«Я не могу, не могу… Но это шанс. Единственный. И все же нет. Или да? Ведь не получится же… Или…». Ворох посторонних мыслей ворвался в голову, закрутился дурацким вихрем, но эта, первая, никуда не уходила. Почему она пришла ей в голову? Видимо из-за слова «обречен». «Последний шанс обреченного» — так это называлось.
Неожиданно резко Дина встала — по стенам метнулись тени. Не обратив внимания, подошла к шкафу, достала ручку и толстую, общую тетрадь. Дневник. Открыв на чистой странице, вновь застыла, смотря в никуда. Через довольно продолжительное время вздрогнула, встряхнулась, посмотрела вниз, на чистый лист. И вместо даты решительно написала: «Любовь и смерть». Вновь ненадолго задумалась, а потом быстро, на одном дыхании вывела текст:
Поставив последнюю жирную точку под восклицательным знаком, Дина закрыла тетрадь и обессилено уронила голову на руки. А потом заснула. Заснула, несмотря на неудобное положение, заснула резко, будто отключилась — словно кто-то грубо выдернул её из реальности.
Еще недавно такое томное, большое и желтое солнце сейчас окрасилось красным и лениво уходило за горизонт. Дина по пояс стояла в темной воде и невидяще смотрела на розовую солнечную дорожку. «Скоро, скоро, скоро», — билась в голове мысль, в такт ударам бешено-стучащего сердца. Скоро, скоро, скоро…
— Дина, — широко разнесся над поверхностью воды такой любимый голос. — Вылезай, холодно уже, замерзнешь.
— Да, — хриплым шепотом произнесла она, но поняла, что её не услышат. Это невозможно услышать. Потому также хрипло и чересчур громко крикнула — Иду!
Вдохнув, она нырнула в уже действительно похолодевшую воду, пытаясь сбить жар тела. Но это не помогла. Отсрочивать дальше, прячась в реке, было глупо. И Дина повернула к берегу.
Она выходила из воды медленно, смотря вниз, на свои дрожащие руки. Выйдя, проскользнула мимо разговаривающих парней и быстрым шагом направилась к машине. Достав с заднего сиденья полотенце, вытерла волосы, руки. Задумалась. Затем оттуда же достала свою одежду и решительно направилась к деревьям. Переодеваться.

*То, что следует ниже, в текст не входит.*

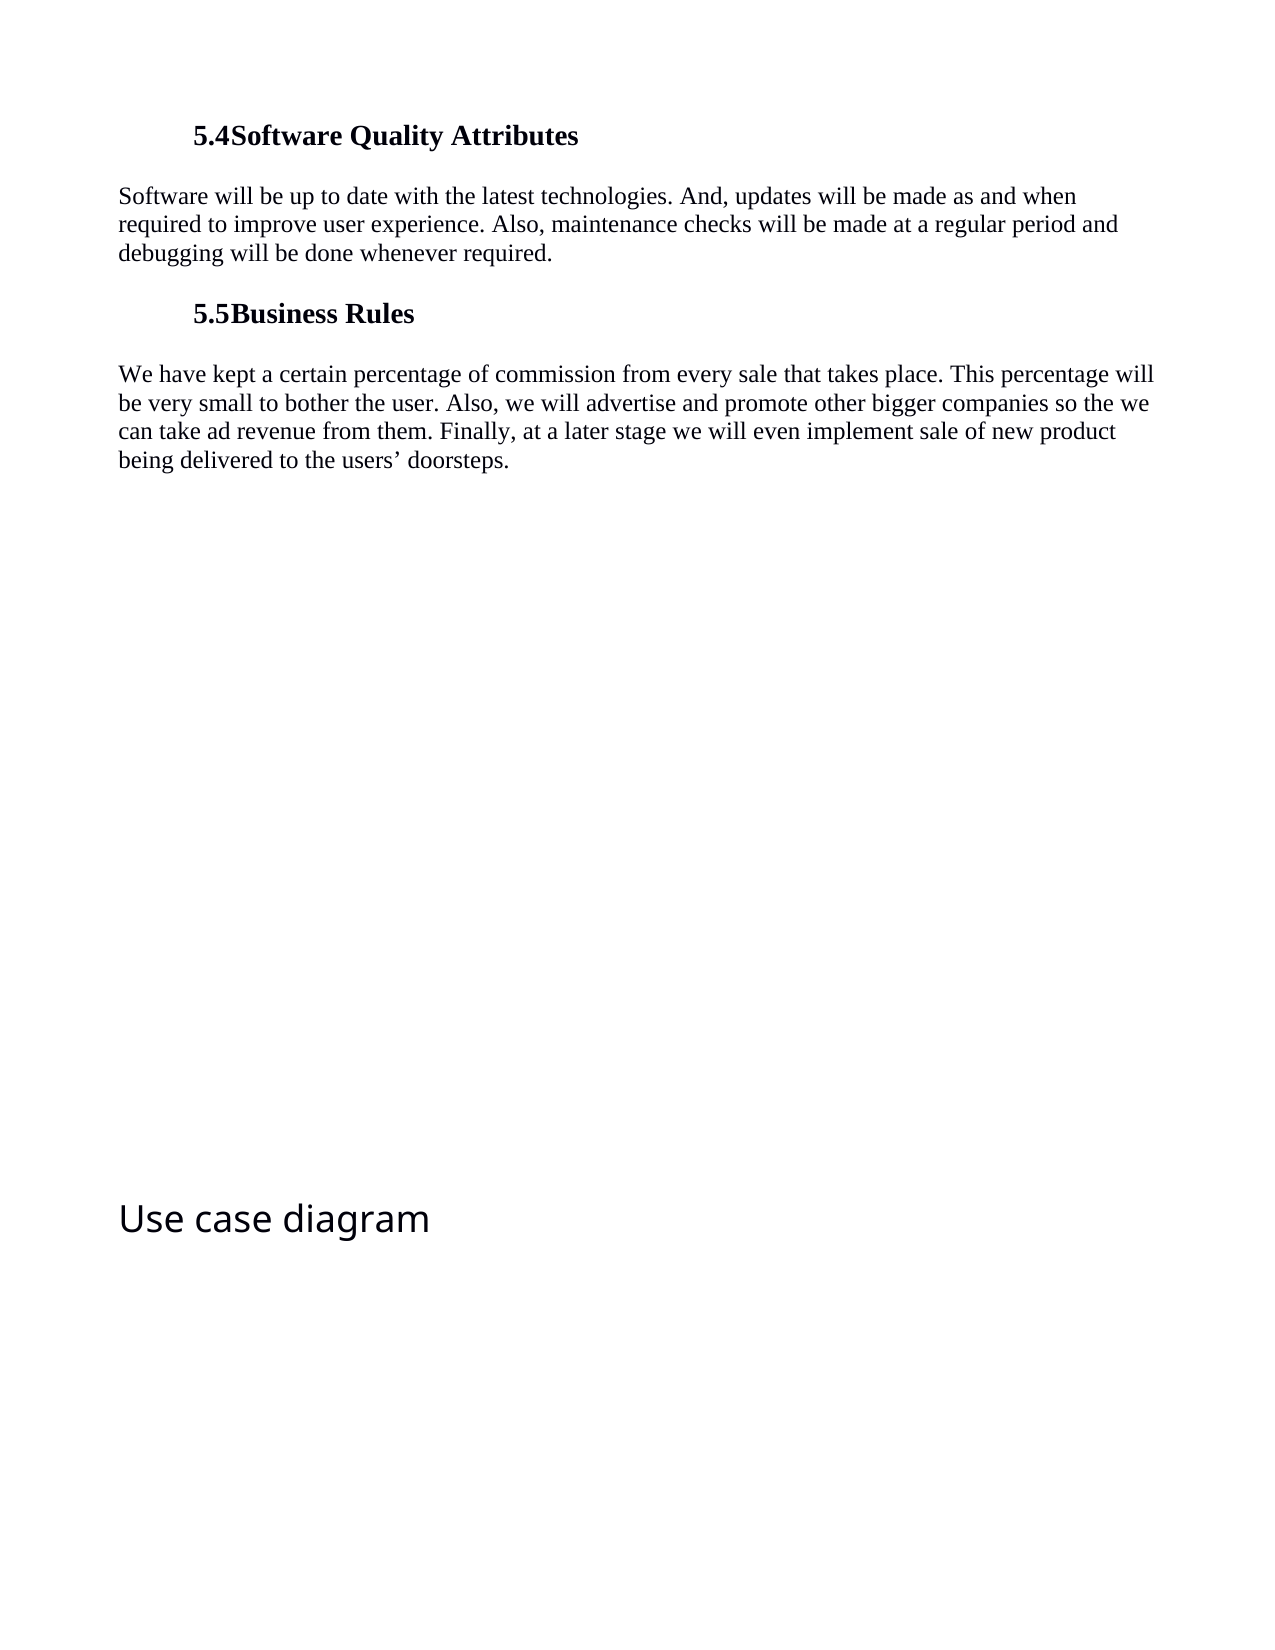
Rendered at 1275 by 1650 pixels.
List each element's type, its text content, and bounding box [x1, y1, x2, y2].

subtitle Software Quality Attributes [193, 118, 1157, 152]
text Software will be up to date with the latest technologies. And, updates will be made as and when required to improve user experience. Also, maintenance checks will be made at a regular period and debugging will be done whenever required. [118, 181, 1157, 267]
text We have kept a certain percentage of commission from every sale that takes place. This percentage will be very small to bother the user. Also, we will advertise and promote other bigger companies so the we can take ad revenue from them. Finally, at a later stage we will even implement sale of new product being delivered to the users’ doorsteps. [118, 359, 1157, 474]
subtitle Business Rules [193, 296, 1157, 330]
text Use case diagram [118, 1193, 1157, 1244]
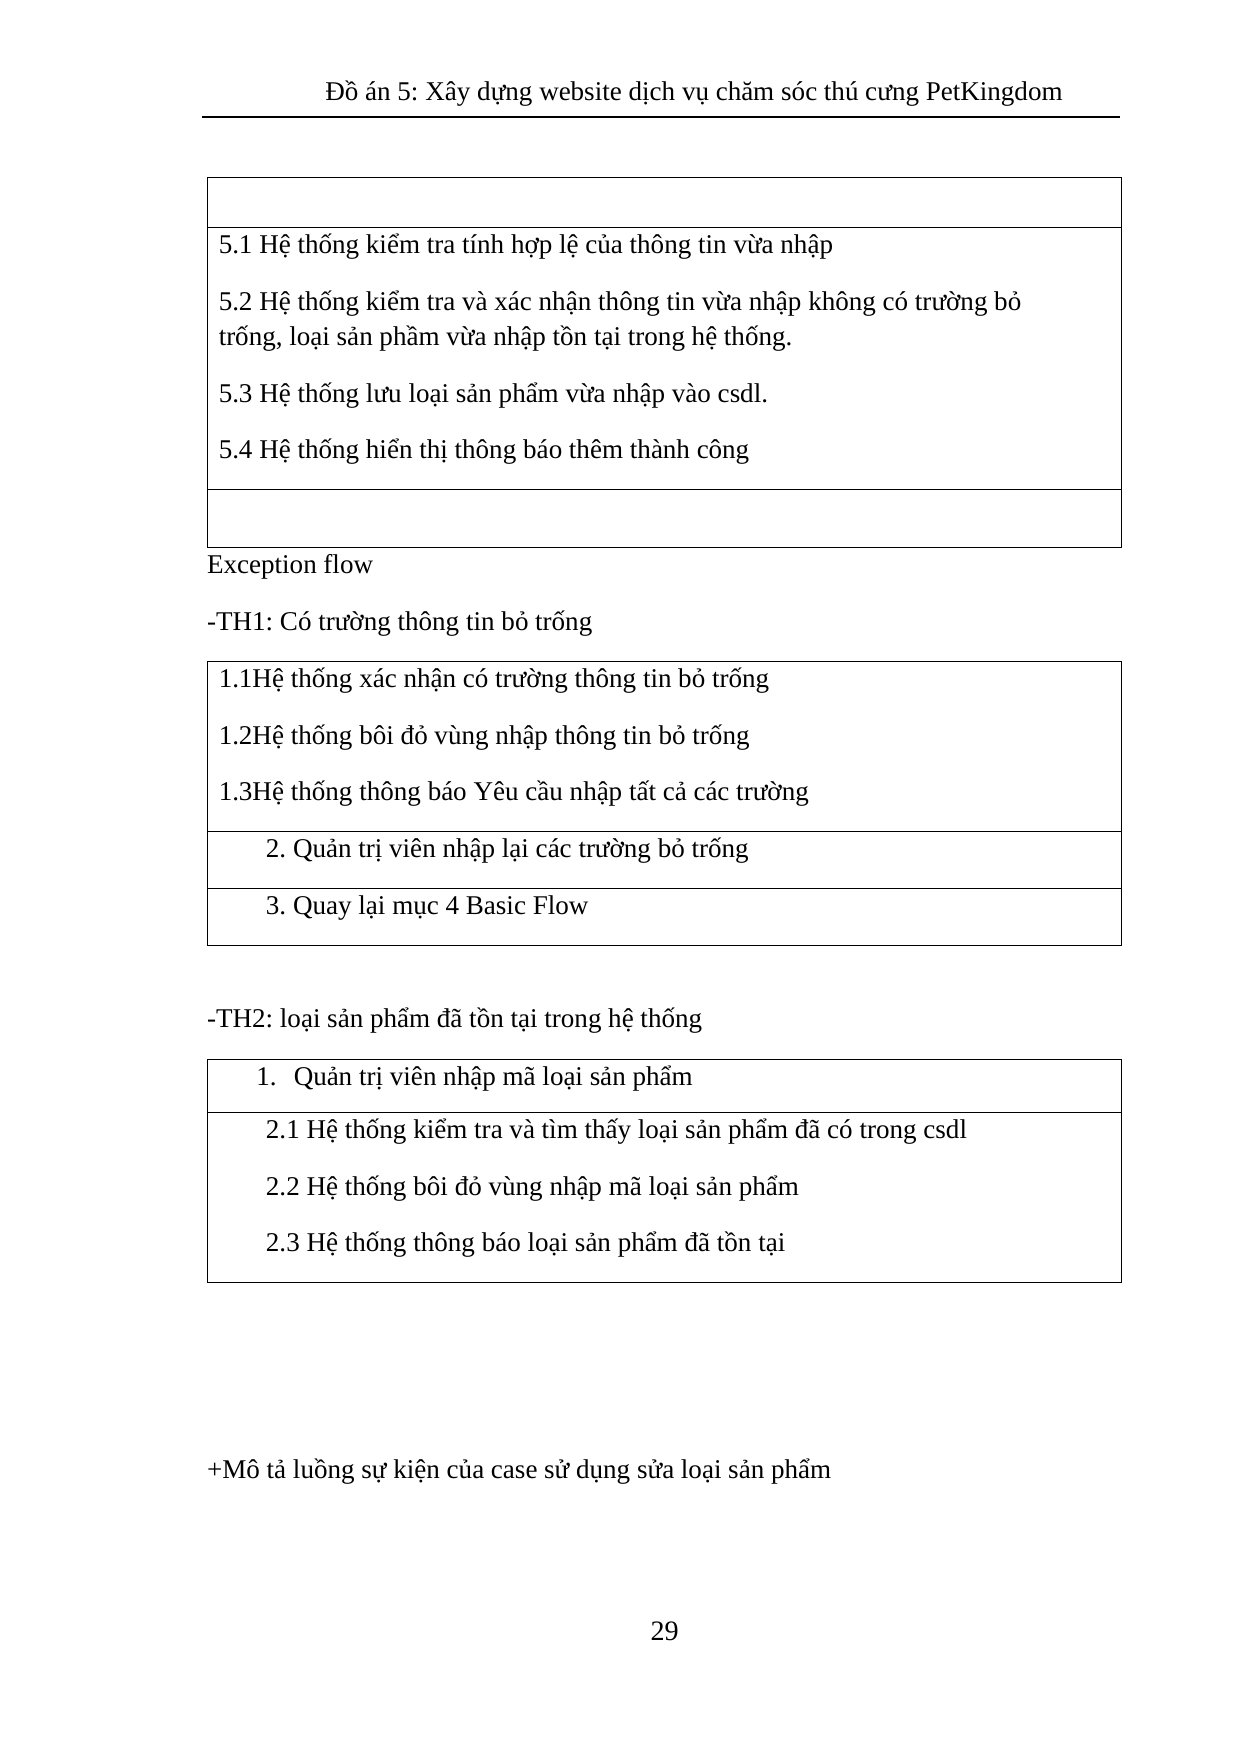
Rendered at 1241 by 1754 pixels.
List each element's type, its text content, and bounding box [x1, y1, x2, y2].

table_header 1.1Hệ thống xác nhận có trường thông tin bỏ trống 1.2Hệ thống bôi đỏ vùng nhập thông tin bỏ trống 1.3Hệ thống thông báo Yêu cầu nhập tất cả các trường [208, 662, 1121, 831]
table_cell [208, 178, 1121, 227]
table_header Quản trị viên nhập mã loại sản phẩm [208, 1060, 1121, 1112]
table_cell 2. Quản trị viên nhập lại các trường bỏ trống [208, 832, 1121, 888]
table_cell [208, 490, 1121, 547]
text -TH1: Có trường thông tin bỏ trống [207, 604, 1122, 636]
text -TH2: loại sản phẩm đã tồn tại trong hệ thống [207, 1002, 1122, 1034]
text +Mô tả luồng sự kiện của case sử dụng sửa loại sản phẩm [207, 1453, 1122, 1484]
text Exception flow [207, 548, 1122, 579]
table_cell 3. Quay lại mục 4 Basic Flow [208, 889, 1121, 945]
table_cell 5.1 Hệ thống kiểm tra tính hợp lệ của thông tin vừa nhập 5.2 Hệ thống kiểm tra và xác nhận thông tin vừa nhập không có trường bỏ trống, loại sản phầm vừa nhập tồn tại trong hệ thống. 5.3 Hệ thống lưu loại sản phẩm vừa nhập vào csdl. 5.4 Hệ thống hiển thị thông báo thêm thành công [208, 228, 1121, 489]
table_cell 2.1 Hệ thống kiểm tra và tìm thấy loại sản phẩm đã có trong csdl 2.2 Hệ thống bôi đỏ vùng nhập mã loại sản phẩm 2.3 Hệ thống thông báo loại sản phẩm đã tồn tại [208, 1113, 1121, 1282]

Когда вернулась, её мужчины все также сидели у костра и разговаривали о чем-то своем. Она молча подошла и молча же расположилась между ними. Ей было страшно. Она боялась, волновалась, и знала, что, несмотря на все старания, её состояние заметно со стороны — румянец на щеках, лихорадочно горящие глаза, заметно-дрожащие руки. Но это было не столь важно.
«Как же их незаметно подвести к нужной теме? Как? Я ведь совершенно этого не умею делать!». Она взволнованно кусала губы, смотря на исчезающее солнце, на уходящее время. «Как же, как же, как же…», бесконечно вертелось в голове.
— Дина, — любимый голос вывел её из задумчивости, заставив вздрогнуть, а такие знакомые руки легли на плечи. Обнимая и согревая. — Дина, милая, что с тобой?
«А, гори оно все», — мелькнула отчаянная мысль.
— Ничего, — медленно произнесла, а потом, словно ныряя с большой высоты, спросила. — Ты ведь помнишь, что я дочь ведьмы?
В свете костра она видела, как в удивлении расширились его глаза.
— Да, конечно. А что, ты хочешь ритуал какой-то провести?